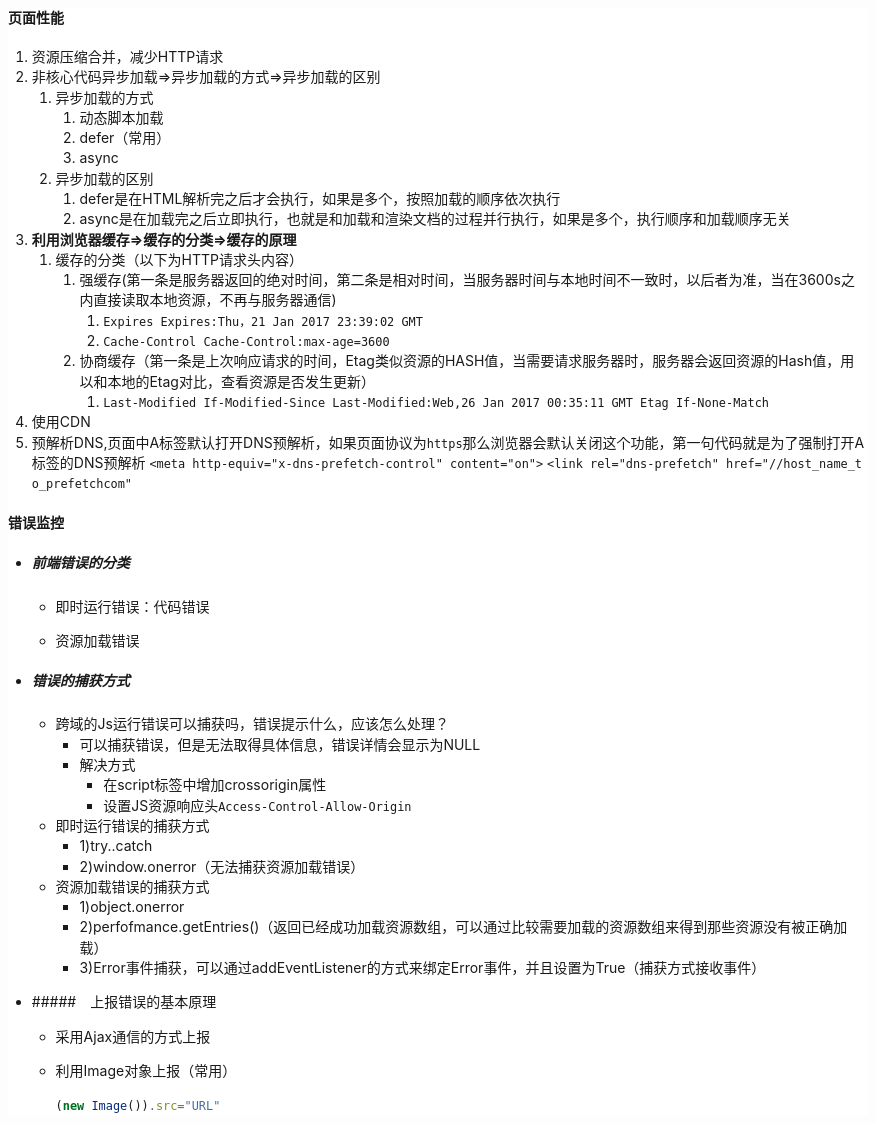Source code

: #### 页面性能

1. 资源压缩合并，减少HTTP请求
2. 非核心代码异步加载=>异步加载的方式=>异步加载的区别
   1. 异步加载的方式
      1. 动态脚本加载
      2. defer（常用）
      3. async
   2. 异步加载的区别
      1. defer是在HTML解析完之后才会执行，如果是多个，按照加载的顺序依次执行
      2. async是在加载完之后立即执行，也就是和加载和渲染文档的过程并行执行，如果是多个，执行顺序和加载顺序无关
3. **利用浏览器缓存=>缓存的分类=>缓存的原理**
   1. 缓存的分类（以下为HTTP请求头内容）
      1. 强缓存(第一条是服务器返回的绝对时间，第二条是相对时间，当服务器时间与本地时间不一致时，以后者为准，当在3600s之内直接读取本地资源，不再与服务器通信)
         1. ``Expires Expires:Thu，21 Jan 2017 23:39:02 GMT``
         2. ``Cache-Control Cache-Control:max-age=3600``
      2. 协商缓存（第一条是上次响应请求的时间，Etag类似资源的HASH值，当需要请求服务器时，服务器会返回资源的Hash值，用以和本地的Etag对比，查看资源是否发生更新）
         1. ``Last-Modified If-Modified-Since Last-Modified:Web,26 Jan 2017 00:35:11 GMT Etag If-None-Match``
4. 使用CDN
5. 预解析DNS,页面中A标签默认打开DNS预解析，如果页面协议为``https``那么浏览器会默认关闭这个功能，第一句代码就是为了强制打开A标签的DNS预解析
   ``<meta http-equiv="x-dns-prefetch-control" content="on">``
   ``<link rel="dns-prefetch" href="//host_name_to_prefetchcom"``
#### 错误监控

* ##### 前端错误的分类

  * 即时运行错误：代码错误

  * 资源加载错误

* ##### 错误的捕获方式

  * 跨域的Js运行错误可以捕获吗，错误提示什么，应该怎么处理？
    * 可以捕获错误，但是无法取得具体信息，错误详情会显示为NULL
    * 解决方式
      * 在script标签中增加crossorigin属性
      * 设置JS资源响应头``Access-Control-Allow-Origin``
  * 即时运行错误的捕获方式
    * 1)try..catch 
    * 2)window.onerror（无法捕获资源加载错误）
  * 资源加载错误的捕获方式
    * 1)object.onerror 
    * 2)perfofmance.getEntries()（返回已经成功加载资源数组，可以通过比较需要加载的资源数组来得到那些资源没有被正确加载） 
    * 3)Error事件捕获，可以通过addEventListener的方式来绑定Error事件，并且设置为True（捕获方式接收事件）

* #####　上报错误的基本原理

  * 采用Ajax通信的方式上报

  * 利用Image对象上报（常用）

    ```javascript
    (new Image()).src="URL"
    ```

• **WHAT YOU SHOULD DO**
List every line from the entries above in which "缓存的分类" appears.

• **RESPONSE AREA**
3. **利用浏览器缓存=>缓存的分类=>缓存的原理**
   1. 缓存的分类（以下为HTTP请求头内容）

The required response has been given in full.